__REQUIRED ACTION 1__:
According to the TAP block study description, which two AI models will interpret the ultrasound videos?
__REQUIRED ACTION 2__:
Reproduce the passage of the TAP block study description between "The main questions" and "recorded and de-identified.", inclusive.
__REQUIRED ACTION 3__:
Pick up the TAP block study description after its final sentence and continue writing it.

Performance Comparison of Large Language Models in TAP Block Ultrasound Interpretation

February 2, 2026 updated by: Engin Ihsan Turan, Kanuni Sultan Suleyman Training and Research Hospital

Performance Comparison of Large Language Models in TAP Block Ultrasound Interpretation: A Double-Blind Prospective Study

The goal of this study is to learn how accurately two artificial intelligence (AI) models, Gemini 2.5 Pro and ChatGPT-5.1, can interpret ultrasound videos of the Transversus Abdominis Plane (TAP) block, a regional anesthesia technique used for pain control after surgery.

The main questions this study aims to answer are:

How accurately can each AI model identify anatomical structures on TAP block ultrasound videos? Can the AI models correctly evaluate the spread of local anesthetic and determine whether the block is successful? How closely do the AI models' answers match the evaluations of expert anesthesiologists? No additional procedures will be performed on patients. TAP blocks will be done as part of routine clinical care, and the ultrasound videos will be recorded and de-identified.

Participants will not need to do anything extra for the study. Experienced anesthesiologists will review the videos and provide expert answers. The AI models will be given the same videos and asked the same questions. A second expert, who does not know which answers came from humans or AI, will compare all responses.

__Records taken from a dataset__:
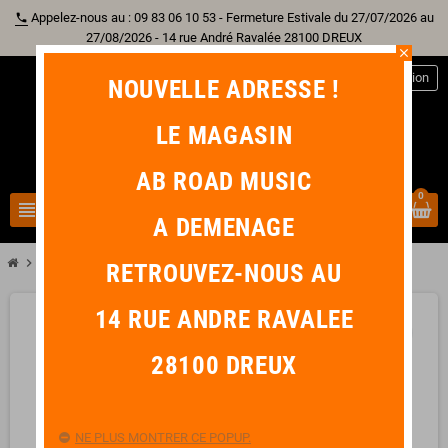
Appelez-nous au : 09 83 06 10 53 - Fermeture Estivale du 27/07/2026 au
phone
27/08/2026 - 14 rue André Ravalée 28100 DREUX
close
person
Connexion
NOUVELLE ADRESSE !
LE MAGASIN
AB ROAD MUSIC
0
view_headline
search
A DEMENAGE
chevron_right
IBANEZ MEDIATOR SAND GRIP HEAVY 1 mm
RETROUVEZ-NOUS AU
14 RUE ANDRE RAVALEE
favorite_border
28100 DREUX
NE PLUS MONTRER CE POPUP.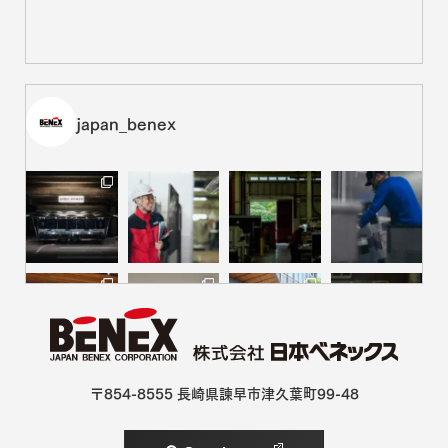
面談は『お茶会』から。先輩社員が安全基地になるメン
ター制度
新しい環境に飛び込むとき、いちばん心強いのは「安心して
話せる相手がいること」かもしれません。日本ベネックスに
は、新入社員[･･･]
映画『いろは』を語り尽くす。揺れるアイデンティティと、物
japan_benex
語が残した余白
日本ベネックスは、長崎に拠点を置く企業として、オール長崎
ロケで制作された横尾初喜監督の最新作『いろは』に協賛
しています。[･･･]
映画『いろは』が映すもの。横尾監督に訊く、自己肯定感
と長崎
代表作『おいしくて泣くとき』など映画やテレビドラマで次々
と話題作を発表している長崎県佐世保市出身の映画監督、
横尾初喜さん[･･･]
経験の積み重ねで成長を実感。ライフも重視する1年目
社員の仕事観
「ワークライフバランス」という言葉が一般化した今日です
が、その理想の形は人それぞれ。今回は、自分にとっての”ち
ょうどいい[･･･]
愛がとまらない。長崎ヴェルカの沼にハマった社員たち
〒854-8555
長崎県諫早市津久葉町99-48
日本ベネックスは、長崎県初のプロバスケットボールクラブで
ある長崎ヴェルカを、オフィシャルパートナーとして応援して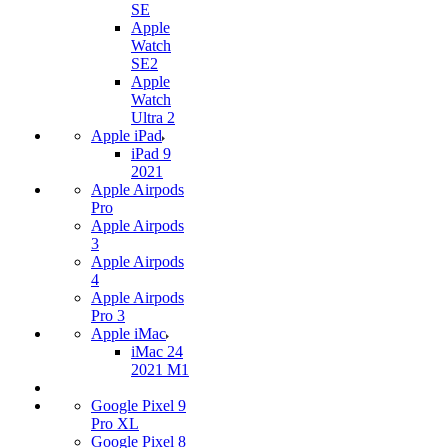
SE
Apple
Watch
SE2
Apple
Watch
Ultra 2
Apple iPad
iPad 9
2021
Apple Airpods
Pro
Apple Airpods
3
Apple Airpods
4
Apple Airpods
Pro 3
Apple iMac
iMac 24
2021 M1
Google Pixel 9
Pro XL
Google Pixel 8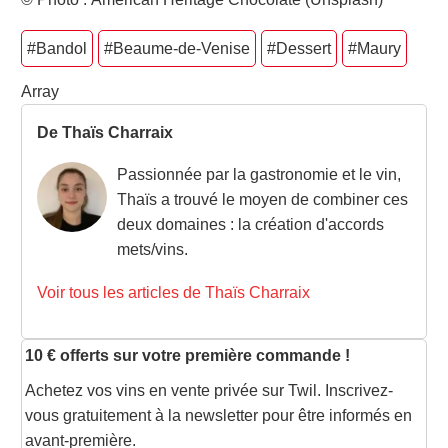
#Bandol
#Beaume-de-Venise
#Dessert
#Maury
Array
De Thaïs Charraix
Passionnée par la gastronomie et le vin,
Thaïs a trouvé le moyen de combiner ces
deux domaines : la création d'accords
mets/vins.
Voir tous les articles de Thaïs Charraix
10 € offerts sur votre première commande !
Achetez vos vins en vente privée sur Twil. Inscrivez-
vous gratuitement à la newsletter pour être informés en
avant-première.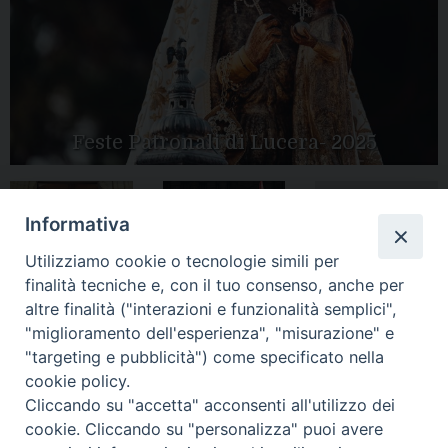
Feste Patronali di Lucera- 2025
Informativa
Tutte le gallery
Peregrinatio
Apertura Anno
Utilizziamo cookie o tecnologie simili per
Mariae in Diocesi
Giubilare 2025
finalità tecniche e, con il tuo consenso, anche per
altre finalità ("interazioni e funzionalità semplici",
"miglioramento dell'esperienza", "misurazione" e
"targeting e pubblicità") come specificato nella
cookie policy.
CONTATTI:
Cliccando su "accetta" acconsenti all'utilizzo dei
LUCERA
: Piazza Duomo, 13 - 71036 Lucera (FG) − tel.
0881/520882 - e-mail: info@diocesiluceratroia.it
Segreteria del
cookie. Cliccando su "personalizza" puoi avere
Vescovo
: tel/fax 0881/522244 - e-mail: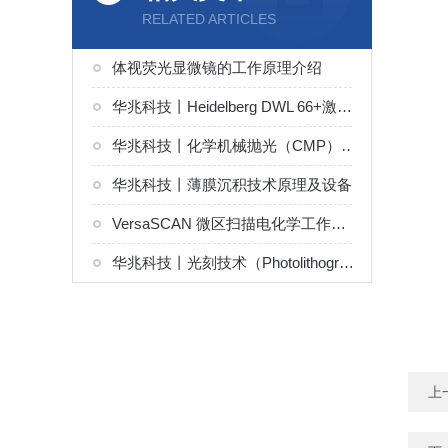
RELATED ARTICLES
体视荧光显微镜的工作原理介绍
华兆科技丨Heidelberg DWL 66+激光直写光刻系统解决方案
华兆科技丨化学机械抛光（CMP）原理及设备
华兆科技丨薄膜沉积技术原理及设备
VersaSCAN 微区扫描电化学工作站解决方案
华兆科技丨光刻技术（Photolithography）原理及设备
上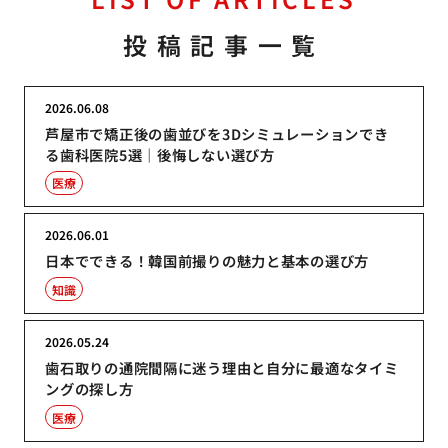
投稿記事一覧
2026.06.08
芦屋市で矯正後の歯並びを3Dシミュレーションでき
る歯科医院5選｜後悔しない選び方
医療
2026.06.01
日本でできる！韓国前撮りの魅力と基本の選び方
知識
2026.05.24
歯石取りの通院間隔に迷う理由と自分に最適なタイミ
ングの探し方
医療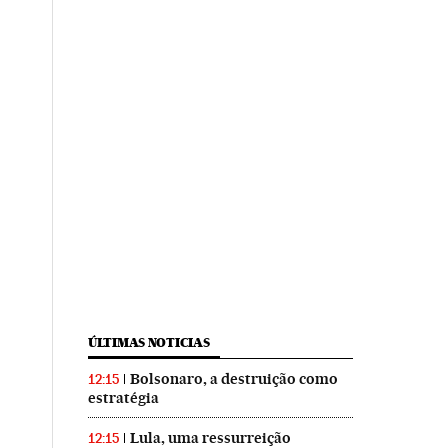
ÚLTIMAS NOTICIAS
Bolsonaro, a destruição como
12:15
estratégia
Lula, uma ressurreição
12:15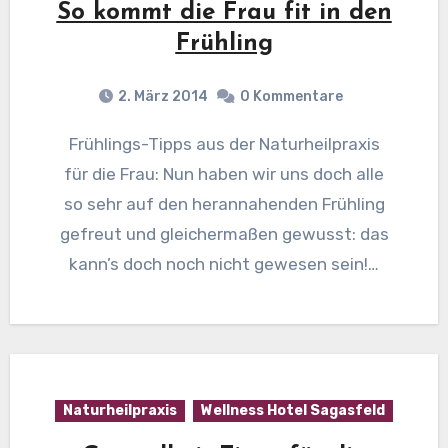
So kommt die Frau fit in den
Frühling
2. März 2014
0 Kommentare
Frühlings-Tipps aus der Naturheilpraxis
für die Frau: Nun haben wir uns doch alle
so sehr auf den herannahenden Frühling
gefreut und gleichermaßen gewusst: das
kann’s doch noch nicht gewesen sein!…
Naturheilpraxis
Wellness Hotel Sagasfeld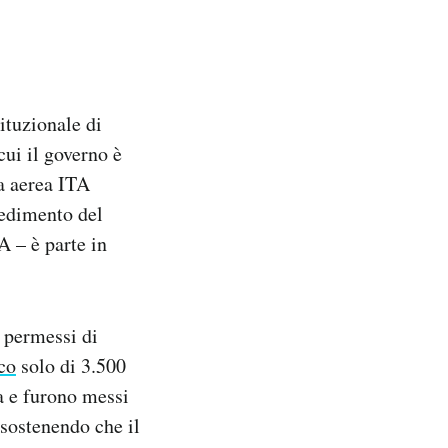
ituzionale di
ui il governo è
a aerea ITA
vedimento del
A – è parte in
e permessi di
co
solo di 3.500
ia e furono messi
 sostenendo che il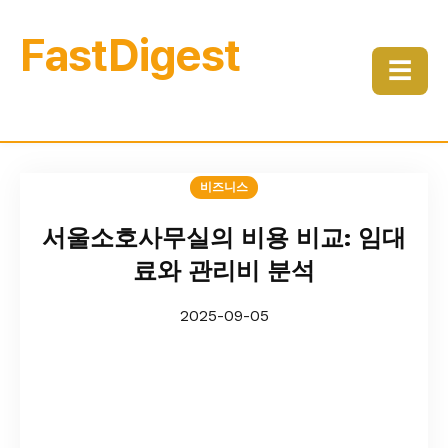
FastDigest
☰
비즈니스
서울소호사무실의 비용 비교: 임대
료와 관리비 분석
2025-09-05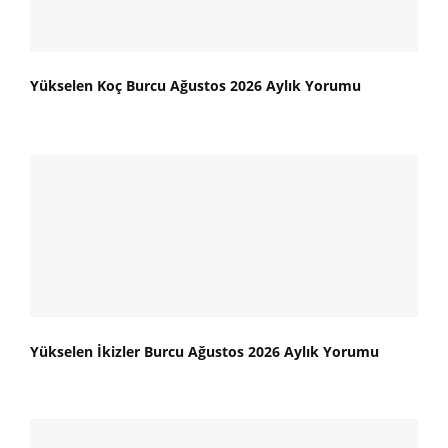
Yükselen Koç Burcu Ağustos 2026 Aylık Yorumu
Yükselen İkizler Burcu Ağustos 2026 Aylık Yorumu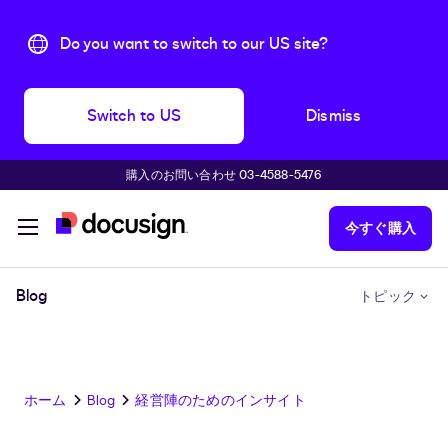
Do you want to switch to our US site?
Switch to US
Dismiss
購入のお問い合わせ 03-4588-5476
主な内容に移動
今すぐ購入
Blog
トピック
ホーム
Blog
経営陣のためのインサイト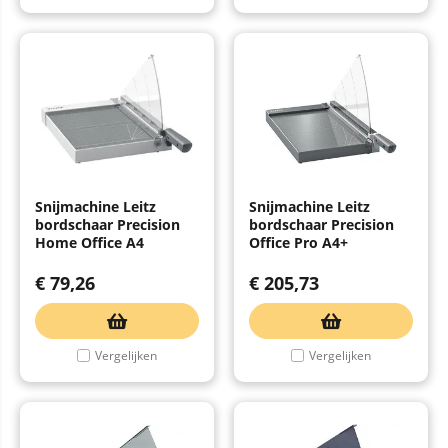
Snijmachine Leitz
Snijmachine Leitz
bordschaar Precision
bordschaar Precision
Home Office A4
Office Pro A4+
€
79,26
€
205,73
Vergelijken
Vergelijken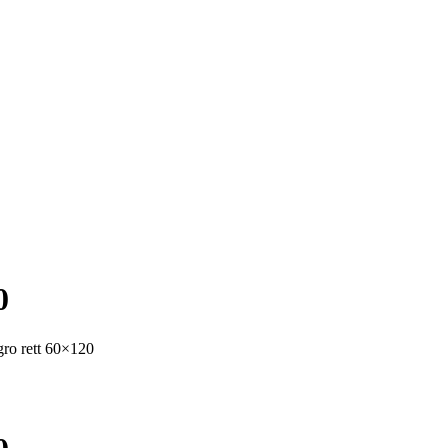
0
 rett 60×120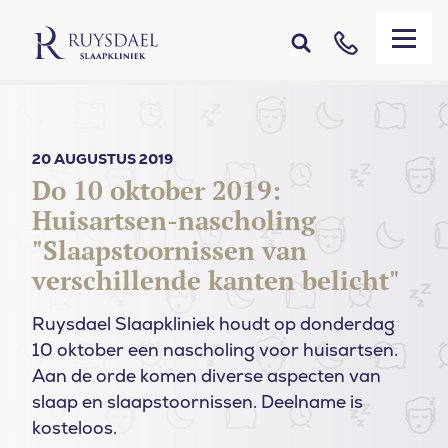
20 AUGUSTUS 2019
Do 10 oktober 2019:
Huisartsen-nascholing
"Slaapstoornissen van
verschillende kanten belicht"
Ruysdael Slaapkliniek houdt op donderdag
10 oktober een nascholing voor huisartsen.
Aan de orde komen diverse aspecten van
slaap en slaapstoornissen. Deelname is
kosteloos.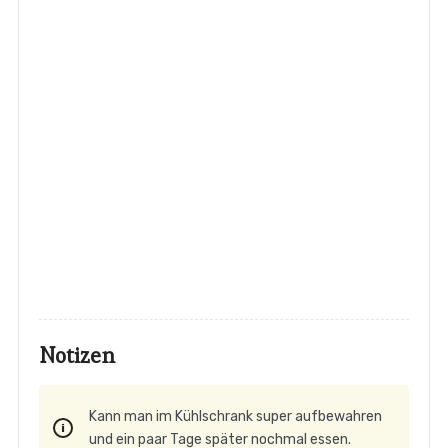
Notizen
Kann man im Kühlschrank super aufbewahren
und ein paar Tage später nochmal essen.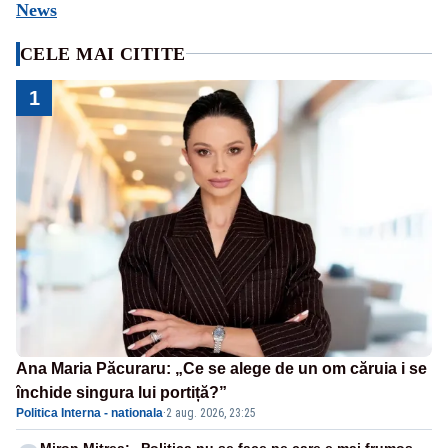
News
CELE MAI CITITE
1
Ana Maria Păcuraru: „Ce se alege de un om căruia i se
închide singura lui portiță?”
Politica Interna - nationala
·
2 aug. 2026, 23:25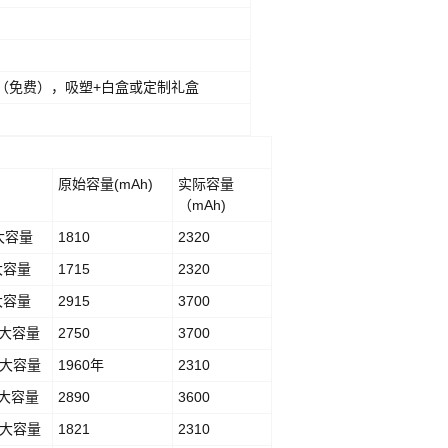
C（免费），吸塑+白盒或定制礼盒
原始容量(mAh)
实际容量
（mAh)
G大容量
1810
2320
S大容量
1715
2320
P大容量
2915
3700
SP大容量
2750
3700
G 大容量
1960年
2310
P 大容量
2890
3600
G 大容量
1821
2310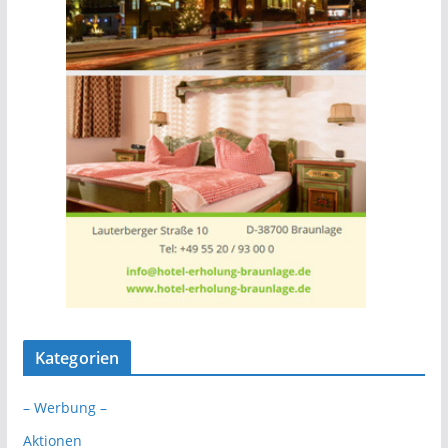
Kategorien
– Werbung –
Aktionen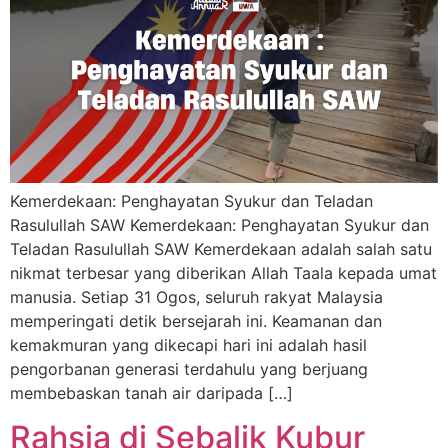
Kemerdekaan: Penghayatan Syukur dan Teladan
Rasulullah SAW Kemerdekaan: Penghayatan Syukur dan
Teladan Rasulullah SAW Kemerdekaan adalah salah satu
nikmat terbesar yang diberikan Allah Taala kepada umat
manusia. Setiap 31 Ogos, seluruh rakyat Malaysia
memperingati detik bersejarah ini. Keamanan dan
kemakmuran yang dikecapi hari ini adalah hasil
pengorbanan generasi terdahulu yang berjuang
membebaskan tanah air daripada […]
Rahsia di Sebalik Kubur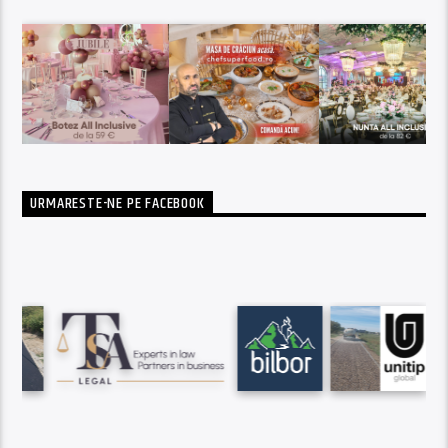
URMARESTE-NE PE FACEBOOK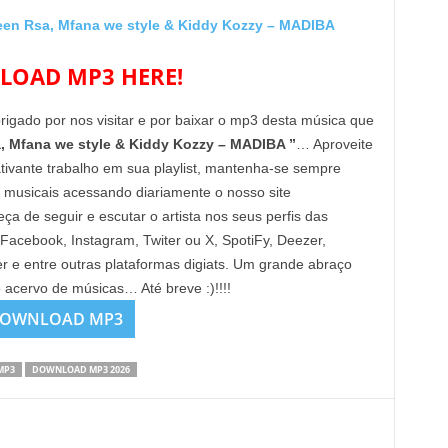
en Rsa, Mfana we style & Kiddy Kozzy – MADIBA
OAD MP3 HERE!
brigado por nos visitar e por baixar o mp3 desta música que
a, Mfana we style & Kiddy Kozzy – MADIBA ”
… Aproveite
tivante trabalho em sua playlist, mantenha-se sempre
 musicais acessando diariamente o nosso site
de seguir e escutar o artista nos seus perfis das
 Facebook, Instagram, Twiter ou X, SpotiFy, Deezer,
e entre outras plataformas digiats. Um grande abraço
o acervo de músicas… Até breve :)!!!!
OWNLOAD MP3
MP3
DOWNLOAD MP3 2026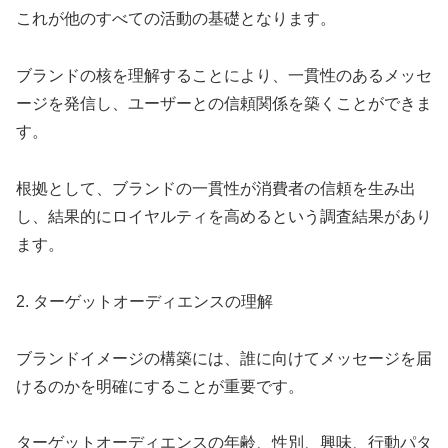
これが他のすべての活動の基礎となります。
ブランドの核を理解することにより、一貫性のあるメッセ
ージを発信し、ユーザーとの信頼関係を築くことができま
す。
根拠として、ブランドの一貫性が消費者の信頼を生み出
し、結果的にロイヤルティを高めるという調査結果があり
ます。
2. ターゲットオーディエンスの理解
ブランドイメージの構築には、誰に向けてメッセージを届
けるのかを明確にすることが重要です。
ターゲットオーディエンスの年齢、性別、興味、行動パタ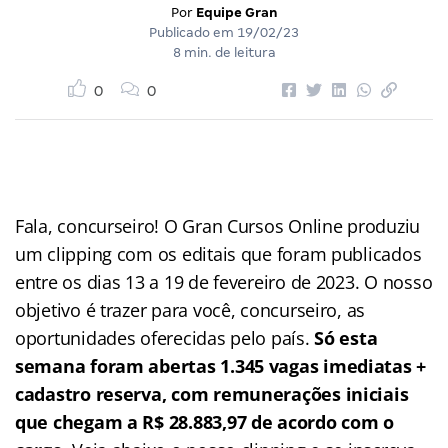
Por
Equipe Gran
Publicado em
19/02/23
8 min. de leitura
0
0
Fala, concurseiro! O Gran Cursos Online produziu
um clipping com os editais que foram publicados
entre os dias 13 a 19 de fevereiro de 2023. O nosso
objetivo é trazer para você, concurseiro, as
oportunidades oferecidas pelo país.
Só esta
semana foram abertas 1.345 vagas imediatas +
cadastro reserva, com remunerações iniciais
que chegam a R$ 28.883,97 de acordo com o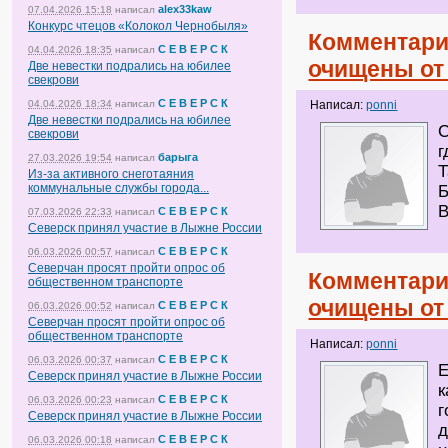
alex33kaw
07.04.2026 15:18
написал
Конкурс чтецов «Колокол Чернобыля»
Комментари
С Е В Е Р С К
04.04.2026 18:35
написал
очищены от 
Две невестки подрались на юбилее
свекрови
С Е В Е Р С К
04.04.2026 18:34
написал
Написал:
ponni
Две невестки подрались на юбилее
С
свекрови
г
барыга
27.03.2026 19:54
написал
Т
Из-за активного снеготаяния
коммунальные службы города...
Б
В
С Е В Е Р С К
07.03.2026 22:33
написал
Северск принял участие в Лыжне России
С Е В Е Р С К
06.03.2026 00:57
написал
Северчан просят пройти опрос об
Комментари
общественном транспорте
очищены от 
С Е В Е Р С К
06.03.2026 00:52
написал
Северчан просят пройти опрос об
общественном транспорте
Написал:
ponni
С Е В Е Р С К
06.03.2026 00:37
написал
Е
Северск принял участие в Лыжне России
к
С Е В Е Р С К
06.03.2026 00:23
написал
г
Северск принял участие в Лыжне России
д
С Е В Е Р С К
06.03.2026 00:18
написал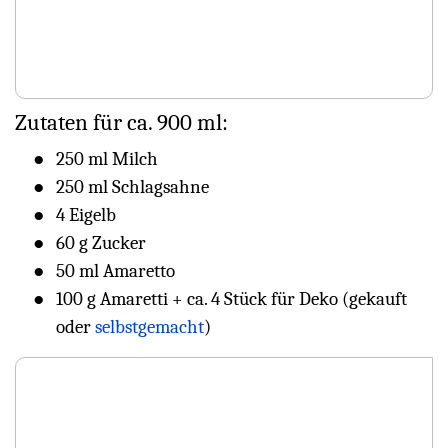
Zutaten für ca. 900 ml:
250 ml Milch
250 ml Schlagsahne
4 Eigelb
60 g Zucker
50 ml Amaretto
100 g Amaretti + ca. 4 Stück für Deko (gekauft
oder
selbstgemacht
)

__YOUR RESPONSE 1__:
Gemini 2.5 Pro and ChatGPT-5.1.

__YOUR RESPONSE 2__:
The main questions this study aims to answer are:

How accurately can each AI model identify anatomical structures on TAP block ultrasound videos? Can the AI models correctly evaluate the spread of local anesthetic and determine whether the block is successful? How closely do the AI models' answers match the evaluations of expert anesthesiologists? No additional procedures will be performed on patients. TAP blocks will be done as part of routine clinical care, and the ultrasound videos will be recorded and de-identified.

__YOUR RESPONSE 3__:
The results will help researchers understand whether advanced AI systems can safely support clinicians in interpreting ultrasound-guided regional anesthesia procedures and improve education and decision-making in anesthesia practice.

Study Overview

Detailed Description

This study aims to evaluate how two advanced artificial intelligence (AI) models, Gemini 2.5 Pro and ChatGPT-5.1, interpret ultrasound videos of Transversus Abdominis Plane (TAP) block procedures. TAP blocks are performed as part of routine clinical care by experienced anesthesiologists. The ultrasound videos recorded during these procedures serve as the data source for this study. No additional procedures or patient involvement are required beyond standard care.

Ultrasound Video Processing All ultrasound recordings will be fully de-identified by removing patient names, dates, and any other identifying information.

Gemini 2.5 Pro will receive original video files. ChatGPT-5.1 will receive high-resolution GIF segments generated from the same recordings.

Both models will be given identical structured prompts consisting of eight clinically relevant questions about anatomic structures, needle placement, local anesthetic spread, dermatomal effects, and potential safety concerns.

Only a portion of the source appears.